I've proposed a complete marijuana rationalization
regimen, filling coffers, not prisons.

mindful of reason and proportion, applying a non-intrusive
umbrella, cause it's scientifically a double-sided matter
that the active ingredient in marijuana is functionally almost
identical to the naturally occurring endorphin coursing through
the arteries of the prosecutor prosecuting the poor kid caught
with a joint.

Also, partly for demonstrating the naivete that necessarily
accompanies judgement making in areas that demand the
same reason and proportion and attention to science above,
I added an alcohol space.

It' entirely original, new and sufficiently elaborate that
this is the only way to do it. I hope you don't mind.
I make a point of trying not to post anything "me" more than
once monthly in any forum even where I DO have something
really original to further offer.

http://evernewecon.weebly.com/#legalbytoll

http://evernewecon.weebly.com/#alcohol

I’m actually from public health.

I don't mind if it is made legal, however, I would like to see a ban on smoking outside of houses or public areas.
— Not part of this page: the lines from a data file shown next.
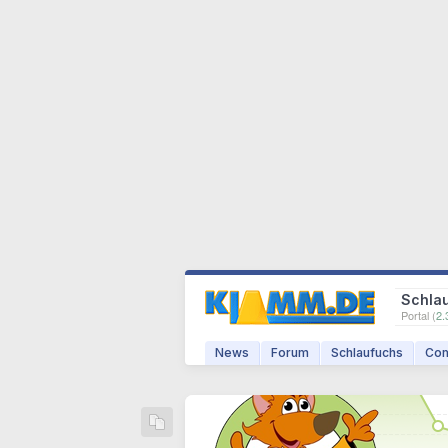
Schla
Portal (
2.
News
Forum
Schlaufuchs
Com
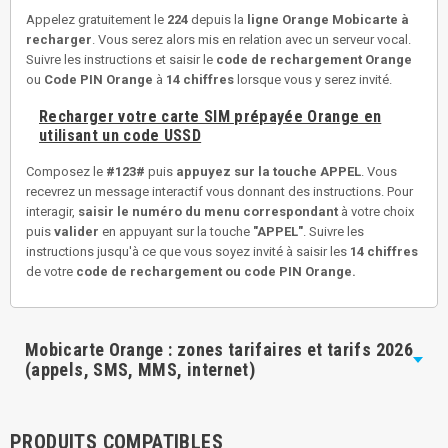
Appelez gratuitement le
224
depuis la
ligne Orange Mobicarte à
recharger
. Vous serez alors mis en relation avec un serveur vocal.
Suivre les instructions et saisir le
code de rechargement Orange
ou
Code PIN Orange
à
14 chiffres
lorsque vous y serez invité.
Recharger votre carte SIM prépayée Orange en
utilisant un code USSD
Composez le
#123#
puis
appuyez sur la touche APPEL
. Vous
recevrez un message interactif vous donnant des instructions. Pour
interagir,
saisir le numéro du menu correspondant
à votre choix
puis
valider
en appuyant sur la touche
"APPEL"
. Suivre les
instructions jusqu'à ce que vous soyez invité à saisir les
14 chiffres
de votre
code de rechargement ou
code PIN Orange
.
Mobicarte Orange : zones tarifaires et tarifs 2026
(appels, SMS, MMS, internet)
PRODUITS COMPATIBLES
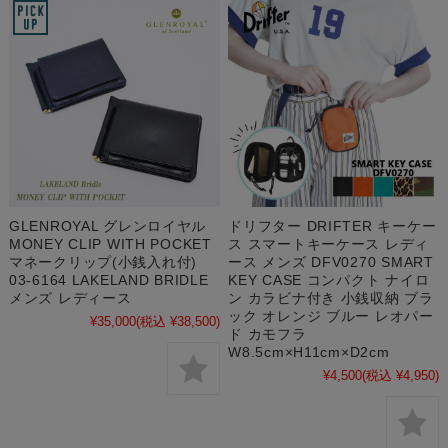
GLENROYAL グレンロイヤル
ドリフター DRIFTER キーケー
MONEY CLIP WITH POCKET
ス スマートキーケース レディ
マネークリップ(小銭入れ付)
ース メンズ DFV0270 SMART
03-6164 LAKELAND BRIDLE
KEY CASE コンパクト ナイロ
メンズ レディース
ン カラビナ付き 小銭収納 ブラ
ック オレンジ ブルー レオパー
¥35,000
(税込 ¥38,500)
ド カモフラ
W8.5cm×H11cm×D2cm
¥4,500
(税込 ¥4,950)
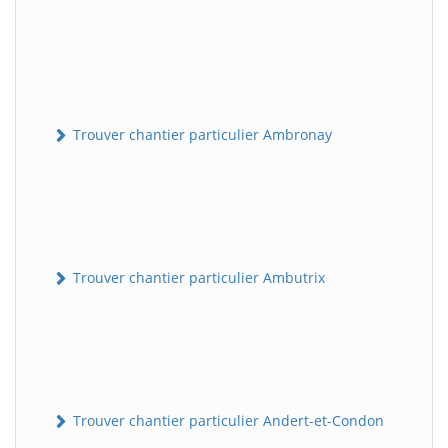
Trouver chantier particulier Ambronay
Trouver chantier particulier Ambutrix
Trouver chantier particulier Andert-et-Condon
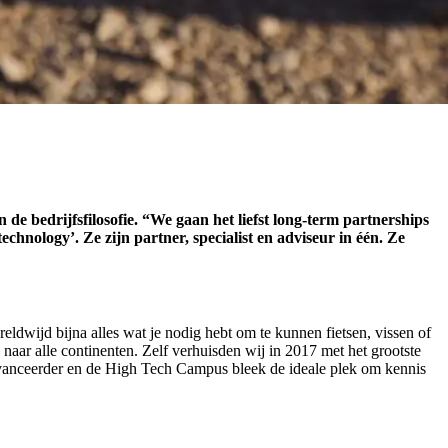
 de bedrijfsfilosofie. “We gaan het liefst long-term partnerships
echnology’. Ze zijn partner, specialist en adviseur in één. Ze
ldwijd bijna alles wat je nodig hebt om te kunnen fietsen, vissen of
 naar alle continenten. Zelf verhuisden wij in 2017 met het grootste
avanceerder en de High Tech Campus bleek de ideale plek om kennis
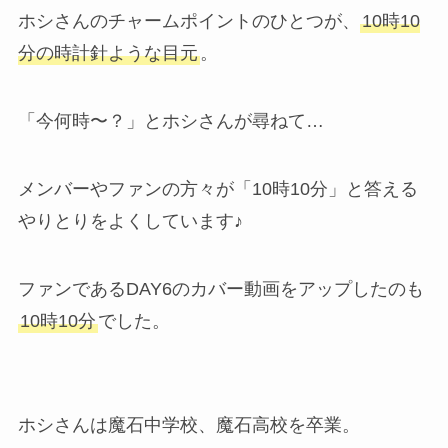
ホシさんのチャームポイントのひとつが、
10時10
分の時計針ような目元
。
「今何時〜？」とホシさんが尋ねて…
メンバーやファンの方々が「10時10分」と答える
やりとりをよくしています♪
ファンであるDAY6のカバー動画をアップしたのも
10時10分
でした。
ホシさんは魔石中学校、魔石高校を卒業。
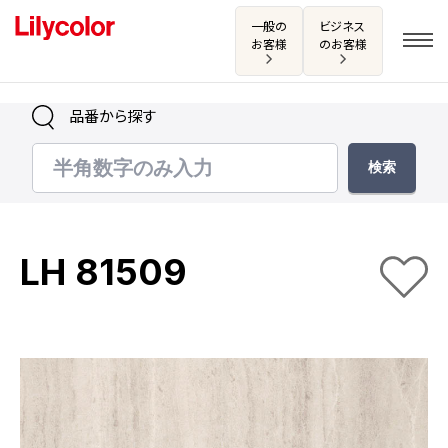
一般の
ビジネス
お客様
のお客様
品番から探す
ログイン・新規会員登録
サンプル・カタログ請求／お問い合わせ
LH 81509
お気に入り
商品を探す
商品を探す トップ
カタログ一覧
壁紙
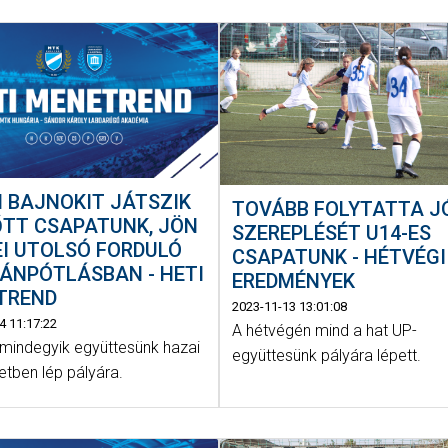
 BAJNOKIT JÁTSZIK
TOVÁBB FOLYTATTA J
ŐTT CSAPATUNK, JÖN
SZEREPLÉSÉT U14-ES
EI UTOLSÓ FORDULÓ
CSAPATUNK - HÉTVÉGI
ÁNPÓTLÁSBAN - HETI
EREDMÉNYEK
TREND
2023-11-13 13:01:08
4 11:17:22
A hétvégén mind a hat UP-
 mindegyik együttesünk hazai
együttesünk pályára lépett.
etben lép pályára.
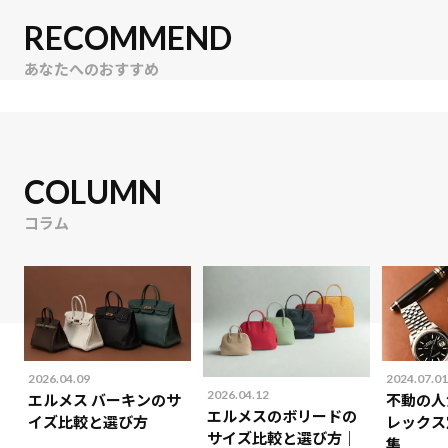
RECOMMEND
あなたへのおすすめ
COLUMN
コラム
2026.04.09
2024.07.01
2026.04.12
エルメス バーキンのサ
不動の人
エルメスのボリードの
イズ比較と選び方
レックス
サイズ比較と選び方｜
集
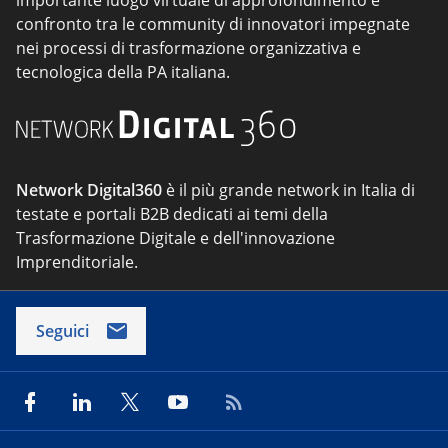
importante luogo virtuale di approfondimento e
confronto tra le community di innovatori impegnate
nei processi di trasformazione organizzativa e
tecnologica della PA italiana.
Network Digital360
è il più grande network in Italia di
testate e portali B2B dedicati ai temi della
Trasformazione Digitale e dell'innovazione
Imprenditoriale.
Seguici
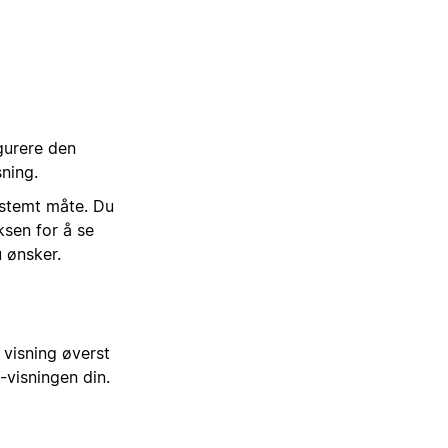
gurere den
sning.
bestemt måte. Du
ksen for å se
u ønsker.
r visning øverst
-visningen din.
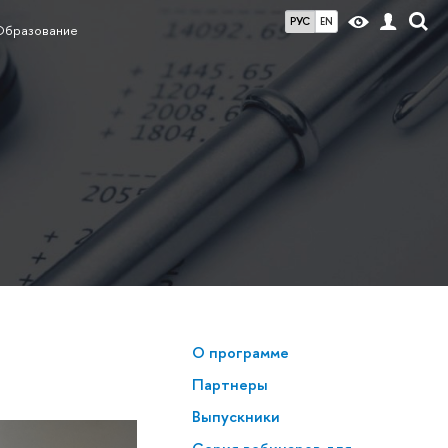
РУС
EN
Образование
О программе
Партнеры
Выпускники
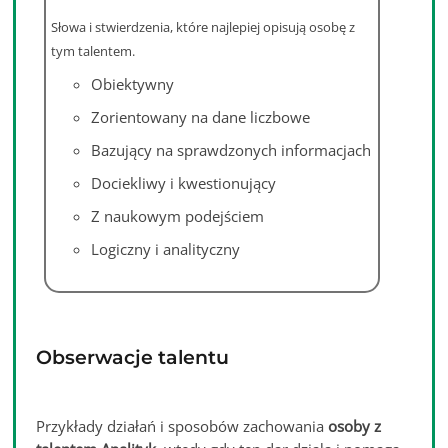
S
łowa i stwierdzenia, które najlepiej opisują osobę z
tym talentem.
Obiektywny
Zorientowany na dane liczbowe
Bazujący na sprawdzonych informacjach
Dociekliwy i kwestionujący
Z naukowym podejściem
Logiczny i analityczny
Obserwacje talentu
Przykłady działań i sposobów zachowania
osoby z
Don't get me wrong, I understand the health factors are for the most part exaggerated, my main problem is :

A) In vehicles or driving, people smoking easily get distracted and can cause all kinds of accidents, Marijuana I guarantee is no exception to this rule.

B) People will use it as a scapegoat in behavioral issues, or someone who is mentally disturbed could use it in such a way. (Think if a guy hits you with mental disabilities, then they get off because they took Marijuana and lawyers end up using that as a defense, leaving you a victim with no justice)

/etc.

Again, I don't mind legalisation, and I certainly understand alchohol and smokes are far worse in what they do, then again, I feel the same should be placed on both of them. (Done only in public properties/homes.)

In the next few years we will see the marijuana laws change and more states will legalize this drug. Thanks for this interesting and current article.